The trigger fires with the child partition’s TG_TABLE_NAME and TG_RELID,
but the trigger function is the same.
Key behavior details:
-- Create trigger on parent
CREATE TRIGGER cdc_trigger
AFTER INSERT OR UPDATE OR DELETE ON orders
FOR EACH ROW EXECUTE FUNCTION capture_changes();
-- PostgreSQL automatically creates matching triggers on:
-- orders_2025, orders_2026, orders_2027, ...

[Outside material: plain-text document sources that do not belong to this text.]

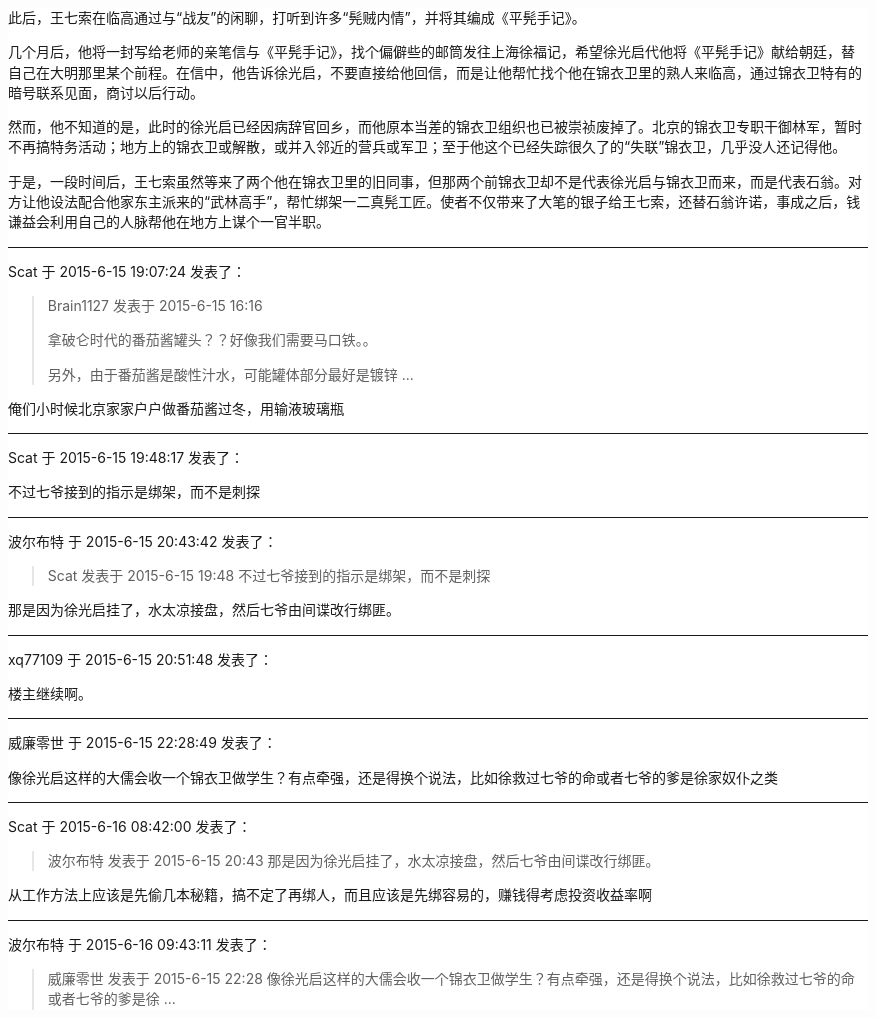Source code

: 此后，王七索在临高通过与“战友”的闲聊，打听到许多“髡贼内情”，并将其编成《平髡手记》。

几个月后，他将一封写给老师的亲笔信与《平髡手记》，找个偏僻些的邮筒发往上海徐福记，希望徐光启代他将《平髡手记》献给朝廷，替自己在大明那里某个前程。在信中，他告诉徐光启，不要直接给他回信，而是让他帮忙找个他在锦衣卫里的熟人来临高，通过锦衣卫特有的暗号联系见面，商讨以后行动。

然而，他不知道的是，此时的徐光启已经因病辞官回乡，而他原本当差的锦衣卫组织也已被崇祯废掉了。北京的锦衣卫专职干御林军，暂时不再搞特务活动；地方上的锦衣卫或解散，或并入邻近的营兵或军卫；至于他这个已经失踪很久了的“失联”锦衣卫，几乎没人还记得他。

于是，一段时间后，王七索虽然等来了两个他在锦衣卫里的旧同事，但那两个前锦衣卫却不是代表徐光启与锦衣卫而来，而是代表石翁。对方让他设法配合他家东主派来的“武林高手”，帮忙绑架一二真髡工匠。使者不仅带来了大笔的银子给王七索，还替石翁许诺，事成之后，钱谦益会利用自己的人脉帮他在地方上谋个一官半职。

---

Scat 于 2015-6-15 19:07:24 发表了：

> Brain1127 发表于 2015-6-15 16:16
>
> 拿破仑时代的番茄酱罐头？？好像我们需要马口铁。。
>
> 另外，由于番茄酱是酸性汁水，可能罐体部分最好是镀锌 ...

俺们小时候北京家家户户做番茄酱过冬，用输液玻璃瓶

---

Scat 于 2015-6-15 19:48:17 发表了：

不过七爷接到的指示是绑架，而不是刺探

---

波尔布特 于 2015-6-15 20:43:42 发表了：

> Scat 发表于 2015-6-15 19:48 不过七爷接到的指示是绑架，而不是刺探

那是因为徐光启挂了，水太凉接盘，然后七爷由间谍改行绑匪。

---

xq77109 于 2015-6-15 20:51:48 发表了：

楼主继续啊。

---

威廉零世 于 2015-6-15 22:28:49 发表了：

像徐光启这样的大儒会收一个锦衣卫做学生？有点牵强，还是得换个说法，比如徐救过七爷的命或者七爷的爹是徐家奴仆之类

---

Scat 于 2015-6-16 08:42:00 发表了：

> 波尔布特 发表于 2015-6-15 20:43 那是因为徐光启挂了，水太凉接盘，然后七爷由间谍改行绑匪。

从工作方法上应该是先偷几本秘籍，搞不定了再绑人，而且应该是先绑容易的，赚钱得考虑投资收益率啊

---

波尔布特 于 2015-6-16 09:43:11 发表了：

> 威廉零世 发表于 2015-6-15 22:28 像徐光启这样的大儒会收一个锦衣卫做学生？有点牵强，还是得换个说法，比如徐救过七爷的命或者七爷的爹是徐 ...
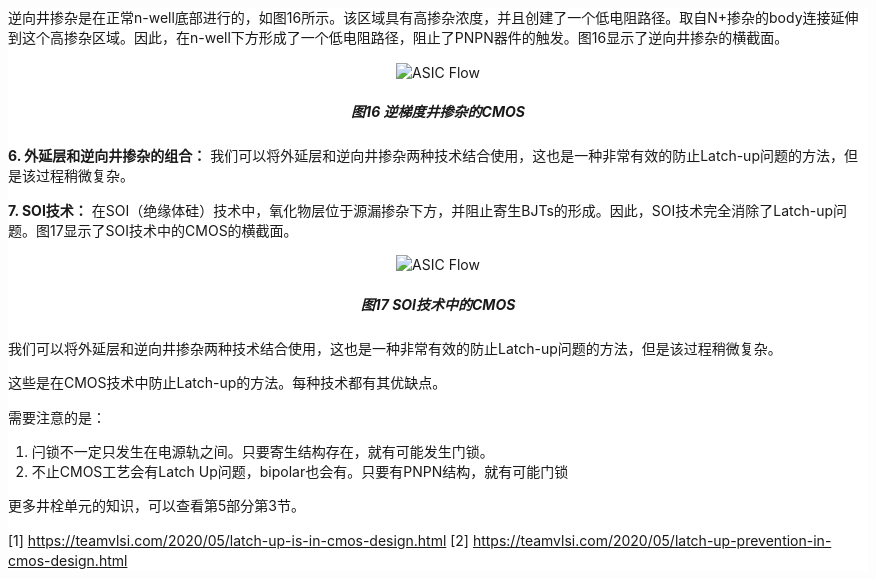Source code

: 逆向井掺杂是在正常n-well底部进行的，如图16所示。该区域具有高掺杂浓度，并且创建了一个低电阻路径。取自N+掺杂的body连接延伸到这个高掺杂区域。因此，在n-well下方形成了一个低电阻路径，阻止了PNPN器件的触发。图16显示了逆向井掺杂的横截面。

<div style="text-align:center;">
  <img src="/res/images/train_eda_4/image-8_copy.png" alt="ASIC Flow" width="500" />
  <h5>图16 逆梯度井掺杂的CMOS</h5>
</div>

**6. 外延层和逆向井掺杂的组合：**
我们可以将外延层和逆向井掺杂两种技术结合使用，这也是一种非常有效的防止Latch-up问题的方法，但是该过程稍微复杂。

**7. SOI技术：**
在SOI（绝缘体硅）技术中，氧化物层位于源漏掺杂下方，并阻止寄生BJTs的形成。因此，SOI技术完全消除了Latch-up问题。图17显示了SOI技术中的CMOS的横截面。

<div style="text-align:center;">
  <img src="/res/images/train_eda_4/image-9_copy.png" alt="ASIC Flow" width="500" />
  <h5>图17 SOI技术中的CMOS</h5>
</div>

我们可以将外延层和逆向井掺杂两种技术结合使用，这也是一种非常有效的防止Latch-up问题的方法，但是该过程稍微复杂。

这些是在CMOS技术中防止Latch-up的方法。每种技术都有其优缺点。


需要注意的是：

1. 闩锁不一定只发生在电源轨之间。只要寄生结构存在，就有可能发生门锁。
2. 不止CMOS工艺会有Latch Up问题，bipolar也会有。只要有PNPN结构，就有可能门锁

更多井栓单元的知识，可以查看第5部分第3节。

[1] https://teamvlsi.com/2020/05/latch-up-is-in-cmos-design.html
[2] https://teamvlsi.com/2020/05/latch-up-prevention-in-cmos-design.html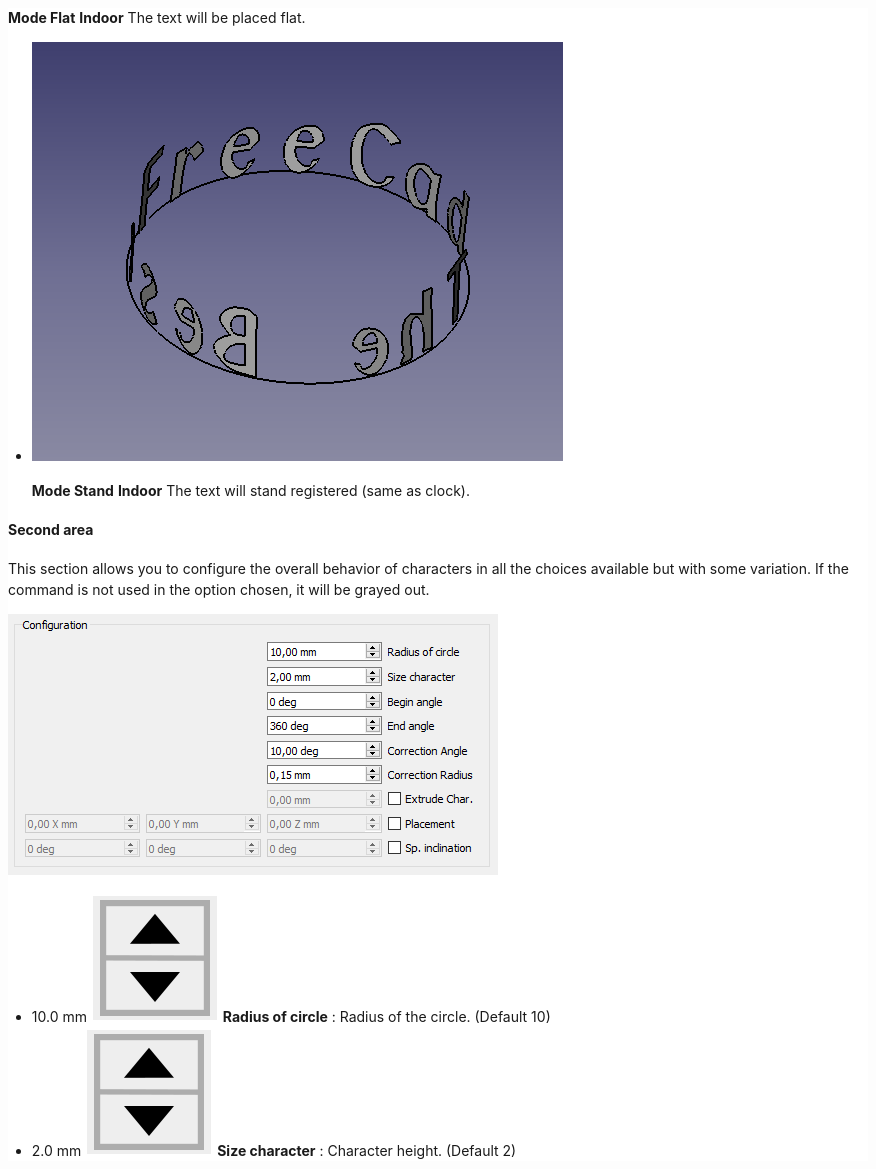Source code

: 
  **Mode Flat** **Indoor** The text will be placed flat.

- [![Mode Stand Indoor The text will stand registered (same as clock).](/src/assets/images/FCCircularText_03.png)](/File:FCCircularText_03.png "Mode Stand Indoor The text will stand registered (same as clock).")

  **Mode Stand** **Indoor** The text will stand registered (same as clock).

#### Second area

This section allows you to configure the overall behavior of characters in all the choices available but with some variation.
If the command is not used in the option chosen, it will be grayed out.

![](/src/assets/images/FCCircularText_10.png)

- 10.0 mm ![](/src/assets/images/SpinBox.svg) **Radius of circle** : Radius of the circle. (Default 10)
- 2.0 mm ![](/src/assets/images/SpinBox.svg) **Size character** : Character height. (Default 2)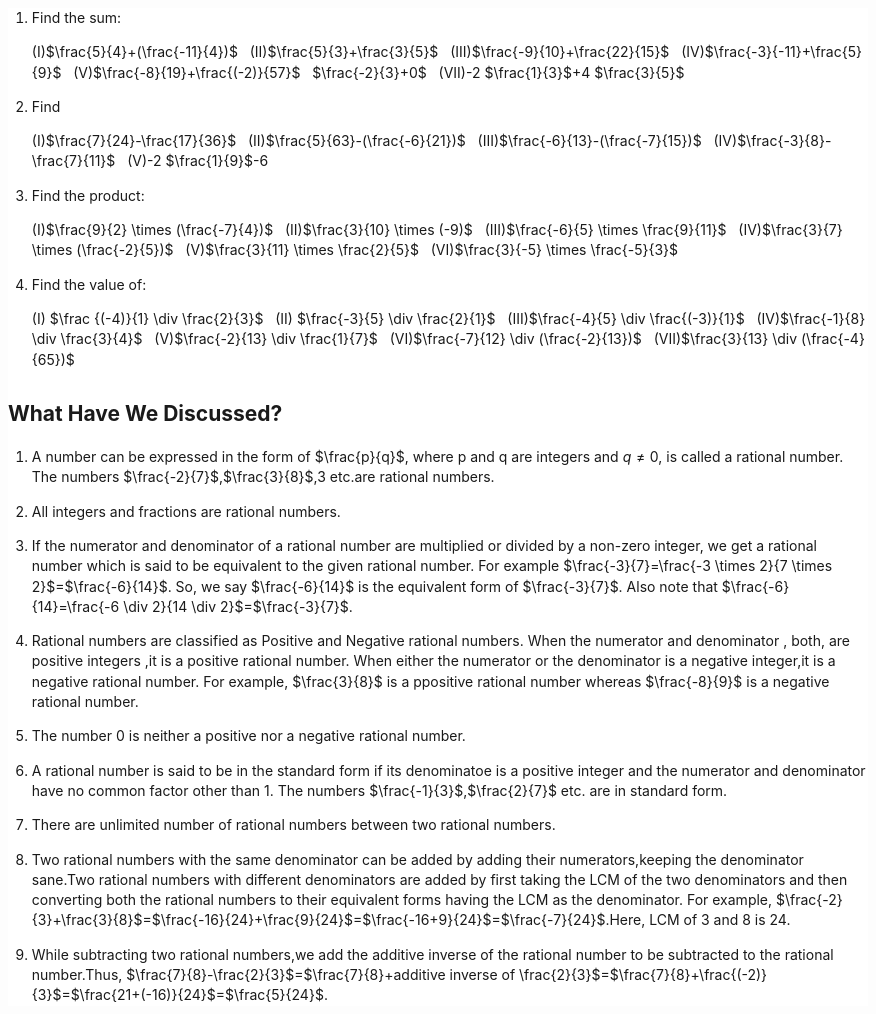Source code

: 1. Find the sum:

   (I)$\frac{5}{4}+(\frac{-11}{4})$ &nbsp; (II)$\frac{5}{3}+\frac{3}{5}$  &nbsp; (III)$\frac{-9}{10}+\frac{22}{15}$ &nbsp; (IV)$\frac{-3}{-11}+\frac{5}{9}$ &nbsp; (V)$\frac{-8}{19}+\frac{(-2)}{57}$ &nbsp; $\frac{-2}{3}+0$ &nbsp; (VII)-2 $\frac{1}{3}$+4 $\frac{3}{5}$

2. Find

   (I)$\frac{7}{24}-\frac{17}{36}$ &nbsp; (II)$\frac{5}{63}-(\frac{-6}{21})$ &nbsp; (III)$\frac{-6}{13}-(\frac{-7}{15})$ &nbsp; (IV)$\frac{-3}{8}-\frac{7}{11}$ &nbsp; (V)-2 $\frac{1}{9}$-6

3. Find the product:
   
   (I)$\frac{9}{2} \times (\frac{-7}{4})$ &nbsp; (II)$\frac{3}{10} \times (-9)$ &nbsp; (III)$\frac{-6}{5} \times \frac{9}{11}$ &nbsp; (IV)$\frac{3}{7} \times (\frac{-2}{5})$ &nbsp; (V)$\frac{3}{11} \times \frac{2}{5}$ &nbsp; (VI)$\frac{3}{-5} \times \frac{-5}{3}$

4. Find the value of:

   (I) $\frac {(-4)}{1} \div \frac{2}{3}$ &nbsp; (II) $\frac{-3}{5} \div \frac{2}{1}$ &nbsp; (III)$\frac{-4}{5} \div \frac{(-3)}{1}$ &nbsp; (IV)$\frac{-1}{8} \div \frac{3}{4}$ &nbsp; (V)$\frac{-2}{13} \div \frac{1}{7}$ &nbsp; (VI)$\frac{-7}{12} \div (\frac{-2}{13})$ &nbsp; (VII)$\frac{3}{13} \div (\frac{-4}{65})$

## What Have We Discussed?

1. A number can be expressed in the form of $\frac{p}{q}$, where p and q are integers and $q \neq 0$, is called a rational number. The numbers $\frac{-2}{7}$,$\frac{3}{8}$,3 etc.are rational numbers.

2. All integers and fractions are rational numbers.

3. If the numerator and denominator of a rational number are multiplied or divided by a non-zero integer, we get a rational number which is said to be equivalent to the given rational number. For example $\frac{-3}{7}=\frac{-3 \times 2}{7 \times 2}$=$\frac{-6}{14}$. So, we say $\frac{-6}{14}$ is the equivalent form of $\frac{-3}{7}$. Also note that $\frac{-6}{14}=\frac{-6 \div 2}{14 \div 2}$=$\frac{-3}{7}$.

4. Rational numbers are classified as Positive and Negative rational numbers. When the numerator and denominator , both, are positive integers ,it is a positive rational number. When either the numerator or the denominator is a negative integer,it is a negative rational number. For example, $\frac{3}{8}$ is a ppositive rational number whereas $\frac{-8}{9}$ is a negative rational number.

5. The number 0 is neither a positive nor a negative rational number.

6. A rational number is said to be in the standard form if its denominatoe is a positive integer and the numerator and denominator have no common factor other than 1. The numbers $\frac{-1}{3}$,$\frac{2}{7}$ etc. are in standard form.

7. There are unlimited number of rational numbers between two rational numbers.

8. Two rational numbers with the same denominator can be added by adding their numerators,keeping the denominator sane.Two rational numbers with different denominators are added by first taking the LCM of the two denominators and then converting both the rational numbers to their equivalent forms having the LCM as the denominator. For example, $\frac{-2}{3}+\frac{3}{8}$=$\frac{-16}{24}+\frac{9}{24}$=$\frac{-16+9}{24}$=$\frac{-7}{24}$.Here, LCM of 3 and 8 is 24.

9. While subtracting two rational numbers,we add the additive inverse of the rational number to be subtracted to the rational number.Thus, $\frac{7}{8}-\frac{2}{3}$=$\frac{7}{8}+additive inverse of \frac{2}{3}$=$\frac{7}{8}+\frac{(-2)}{3}$=$\frac{21+(-16)}{24}$=$\frac{5}{24}$.
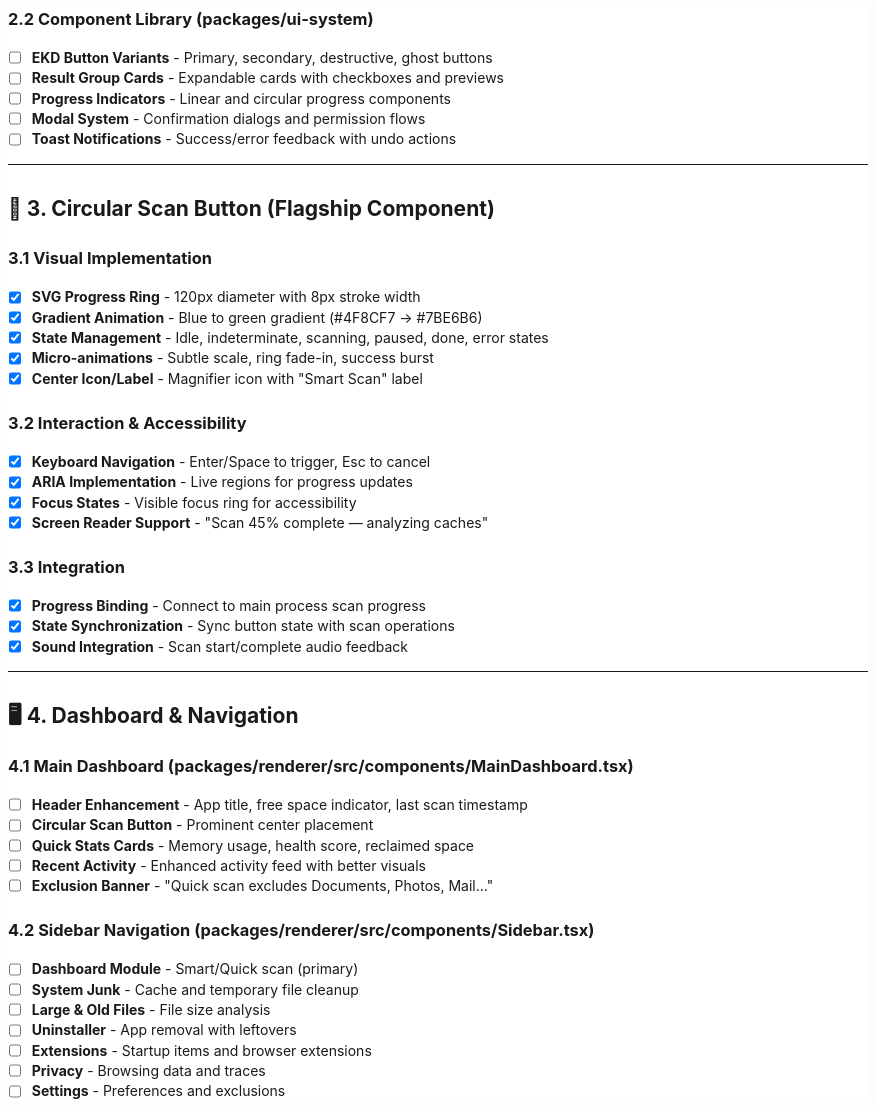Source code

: ### 2.2 Component Library (packages/ui-system)

- [ ] **EKD Button Variants** - Primary, secondary, destructive, ghost buttons
- [ ] **Result Group Cards** - Expandable cards with checkboxes and previews
- [ ] **Progress Indicators** - Linear and circular progress components
- [ ] **Modal System** - Confirmation dialogs and permission flows
- [ ] **Toast Notifications** - Success/error feedback with undo actions

---

## 🔄 **3. Circular Scan Button (Flagship Component)**

### 3.1 Visual Implementation

- [x] **SVG Progress Ring** - 120px diameter with 8px stroke width
- [x] **Gradient Animation** - Blue to green gradient (#4F8CF7 → #7BE6B6)
- [x] **State Management** - Idle, indeterminate, scanning, paused, done, error states
- [x] **Micro-animations** - Subtle scale, ring fade-in, success burst
- [x] **Center Icon/Label** - Magnifier icon with "Smart Scan" label

### 3.2 Interaction & Accessibility

- [x] **Keyboard Navigation** - Enter/Space to trigger, Esc to cancel
- [x] **ARIA Implementation** - Live regions for progress updates
- [x] **Focus States** - Visible focus ring for accessibility
- [x] **Screen Reader Support** - "Scan 45% complete — analyzing caches"

### 3.3 Integration

- [x] **Progress Binding** - Connect to main process scan progress
- [x] **State Synchronization** - Sync button state with scan operations
- [x] **Sound Integration** - Scan start/complete audio feedback

---

## 🖥️ **4. Dashboard & Navigation**

### 4.1 Main Dashboard (packages/renderer/src/components/MainDashboard.tsx)

- [ ] **Header Enhancement** - App title, free space indicator, last scan timestamp
- [ ] **Circular Scan Button** - Prominent center placement
- [ ] **Quick Stats Cards** - Memory usage, health score, reclaimed space
- [ ] **Recent Activity** - Enhanced activity feed with better visuals
- [ ] **Exclusion Banner** - "Quick scan excludes Documents, Photos, Mail..."

### 4.2 Sidebar Navigation (packages/renderer/src/components/Sidebar.tsx)

- [ ] **Dashboard Module** - Smart/Quick scan (primary)
- [ ] **System Junk** - Cache and temporary file cleanup
- [ ] **Large & Old Files** - File size analysis
- [ ] **Uninstaller** - App removal with leftovers
- [ ] **Extensions** - Startup items and browser extensions
- [ ] **Privacy** - Browsing data and traces
- [ ] **Settings** - Preferences and exclusions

-- New partition created later:
CREATE TABLE orders_2028 PARTITION OF orders
FOR VALUES FROM ('2028-01-01') TO ('2029-01-01');
-- Trigger is automatically cloned to orders_2028
Within the trigger function for pg_trickle, the TG_RELID is the child
partition’s OID, not the parent’s. However, since our trigger function is
generated with the parent OID hardcoded (e.g., pg_trickle_cdc_fn_<parent_oid>),
the change buffer table name is derived from the parent OID, and all partition
DML is correctly routed to the same buffer table.
Appendix B: Partition Key in Row ID
For partitioned storage tables (Scenario 2), the __pgt_row_id uniqueness
guarantee requires special handling:
Current: UNIQUE INDEX ON storage (__pgt_row_id)
→ Works for unpartitioned tables
With partitioning:
UNIQUE INDEX ON storage (__pgt_row_id, <partition_key>)
→ Uniqueness is per-partition only
→ Two rows in different partitions could have the same __pgt_row_id
Alternative:
Use __pgt_row_id as a composite of (original_hash, partition_key_hash)
→ Globally unique but changes hash semantics
This is one of the key design decisions that would need resolution before implementing partitioned storage tables.